= Garden World Images =

Garden World Images, (GWI) previously known as the Harry Smith Collection, whose origins can be traced back to the early 1950s and is one of the oldest and largest libraries of horticultural/botanical colour photographs in the World. The library supplies images of flowers, plants and gardens to newspapers, TV shows, publishers and magazines around the world. GWI has been involved with hundreds of publications and influential books such as Dr. D. G. Hessayon's "Expert" series as well as all of the Greenfingers Guides.

GWI is run by Managing Director Tyrone McGlinchey FLS Linnean Society of London, who is also Vice Chairman of the Garden Media Guild. GWI is a majority Dutch owned picture library, the main shareholder being Floramedia, and the other shareholder is Tyrone McGlinchey. GWI is based in England.

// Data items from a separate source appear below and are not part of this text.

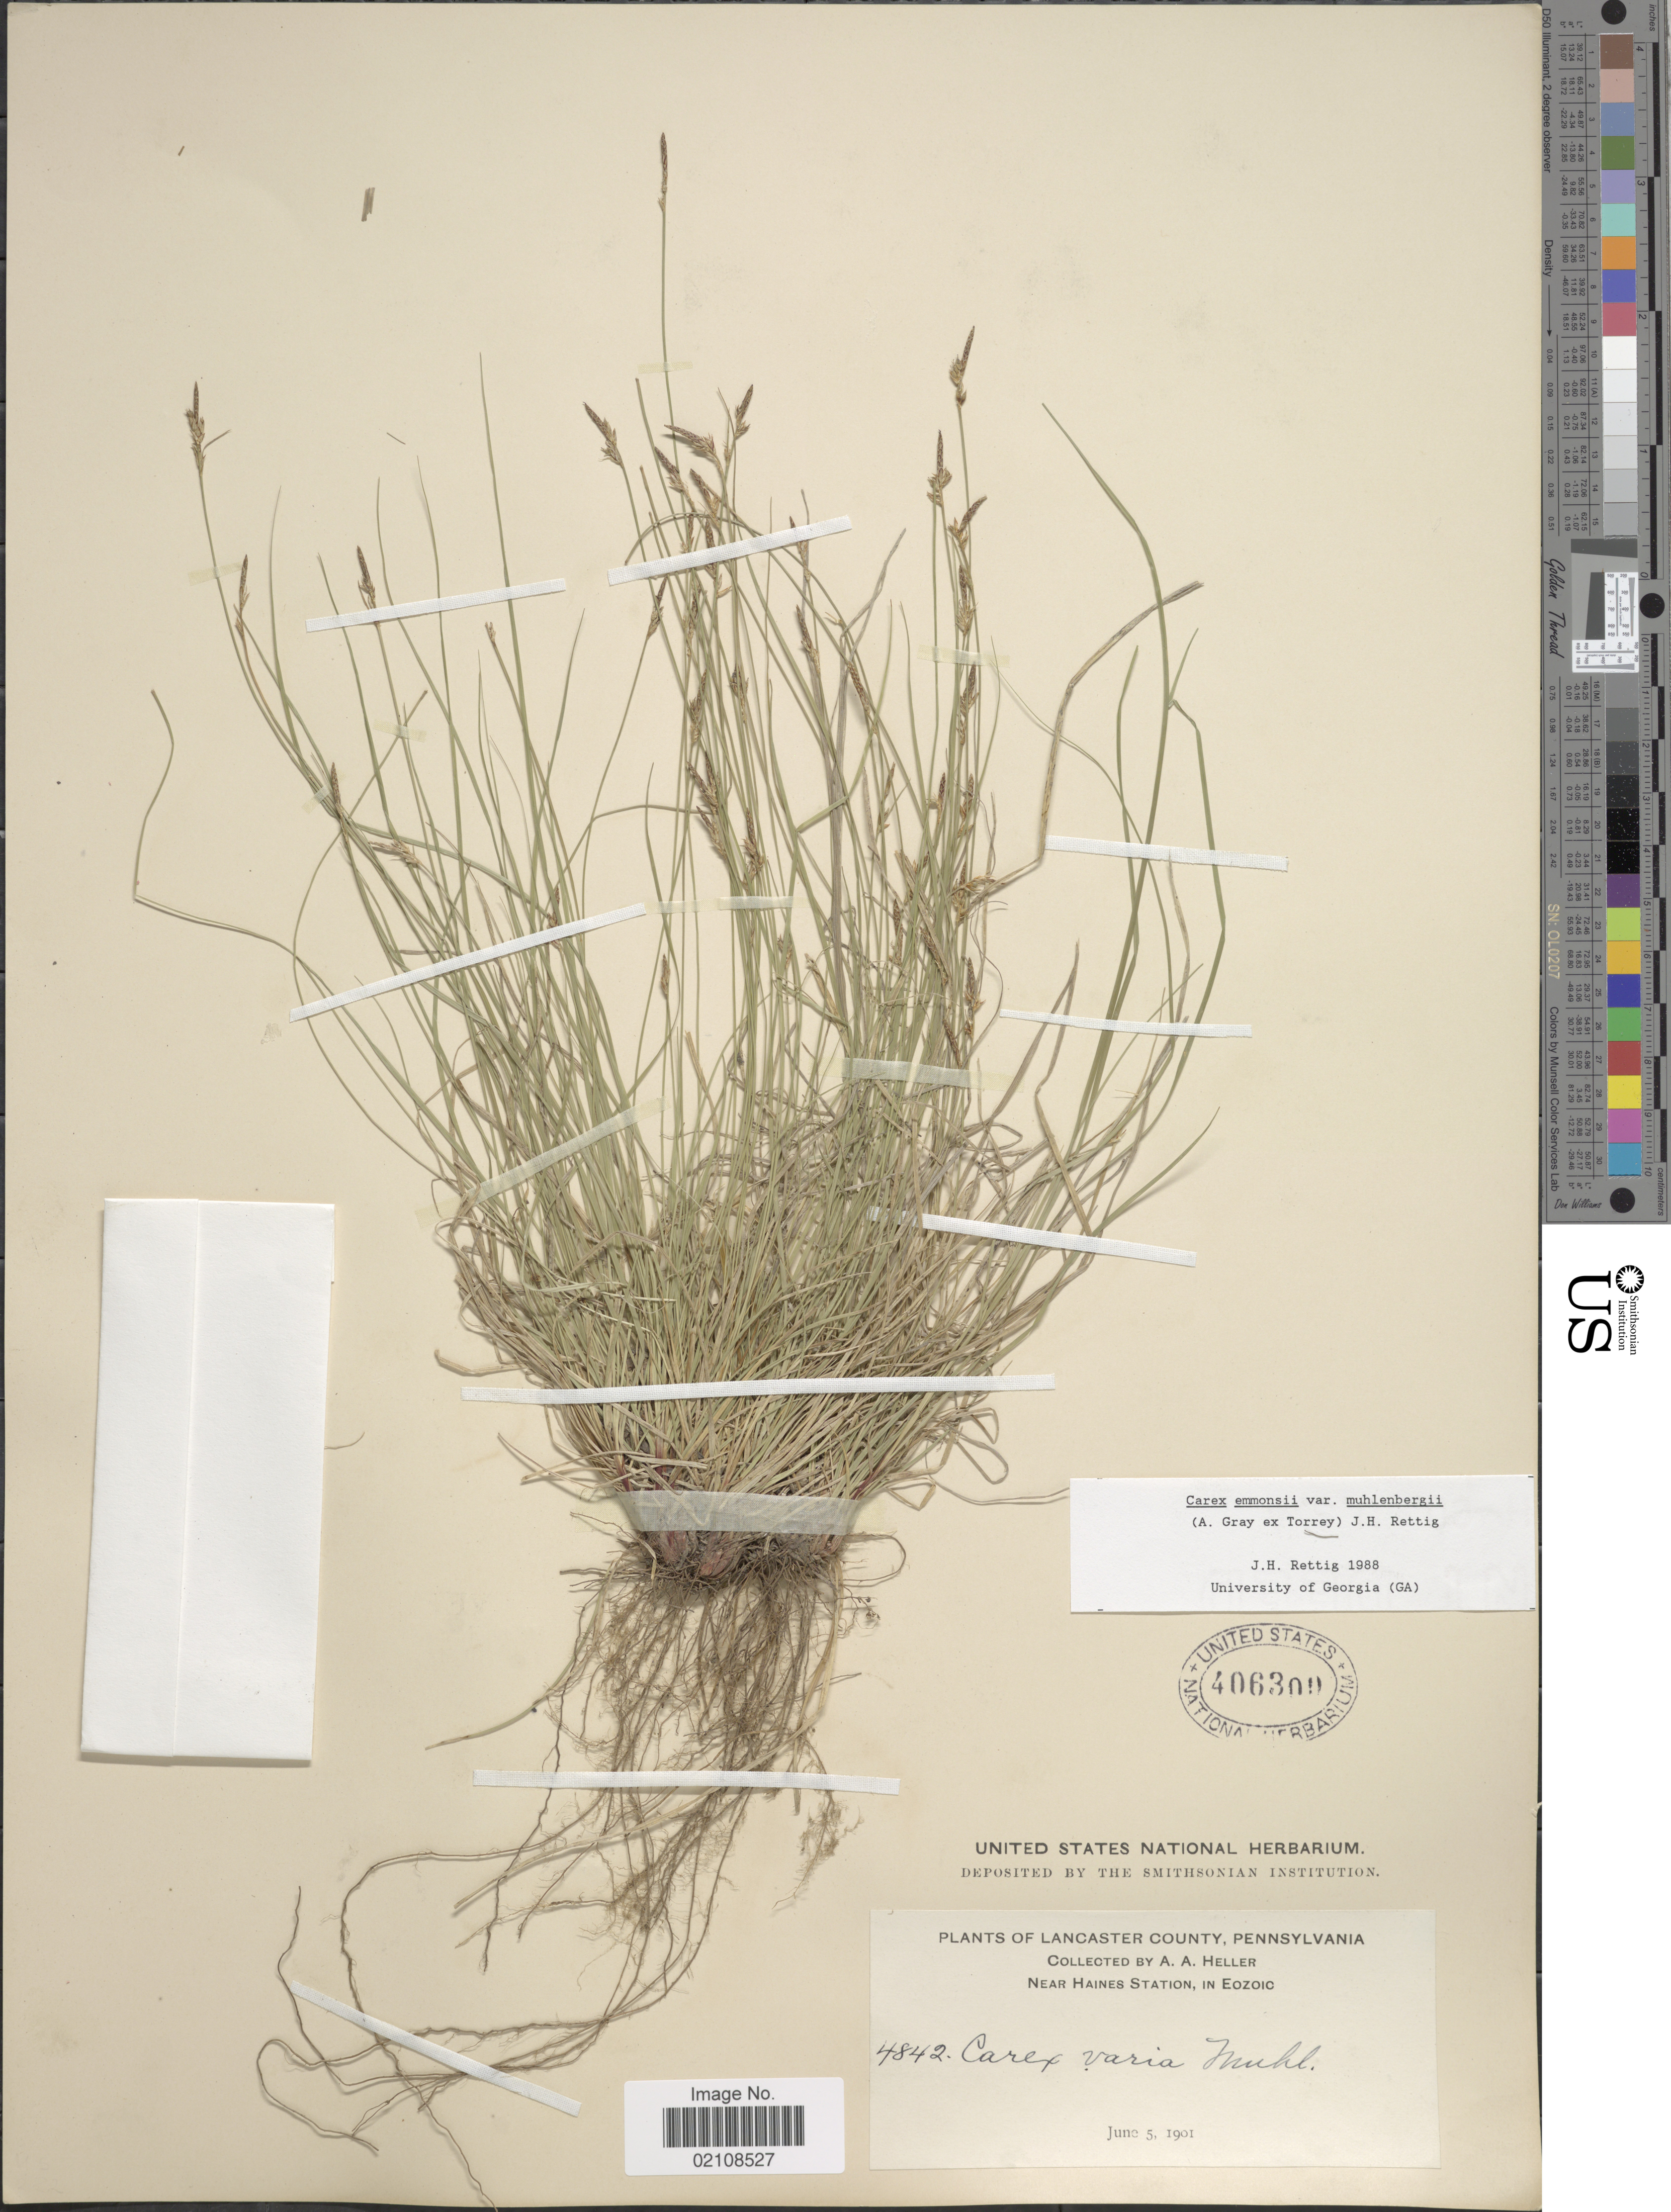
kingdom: Plantae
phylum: Tracheophyta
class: Liliopsida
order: Poales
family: Cyperaceae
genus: Carex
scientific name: Carex albicans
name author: Willd. ex Spreng.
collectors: A. A. Heller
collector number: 4842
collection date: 1901-06-05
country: United States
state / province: Pennsylvania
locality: Lancaster County, near Haines Station, in Eozoic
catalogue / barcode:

==Harry Smith Collection==
The library's origins date back to the early 1950s when Harry Smith (British horticultural photographer) starting building up a catalogue of images, mostly for supply to seed houses and to illustrate magazines such as Amateur Gardening and Garden News as well as books. In the period between 1950-1960s there were not many horticultural photographers working in colour, Valerie Finnis was one of the most respected- she was a contributor to Royal Horticultural Society magazines. Derek Fell also a photographer, originally worked with the 'eminent' Harry Smith during this period as PR executive with Hurst Seeds and lists him as an influence. It was not until after his death that the Harry Smith Collection was formally founded in 1974 by Dick Robinson and Anthony Huxley.

The Harry Smith Collection was an image supplier to the Royal Horticultural Society Herbarium image collection.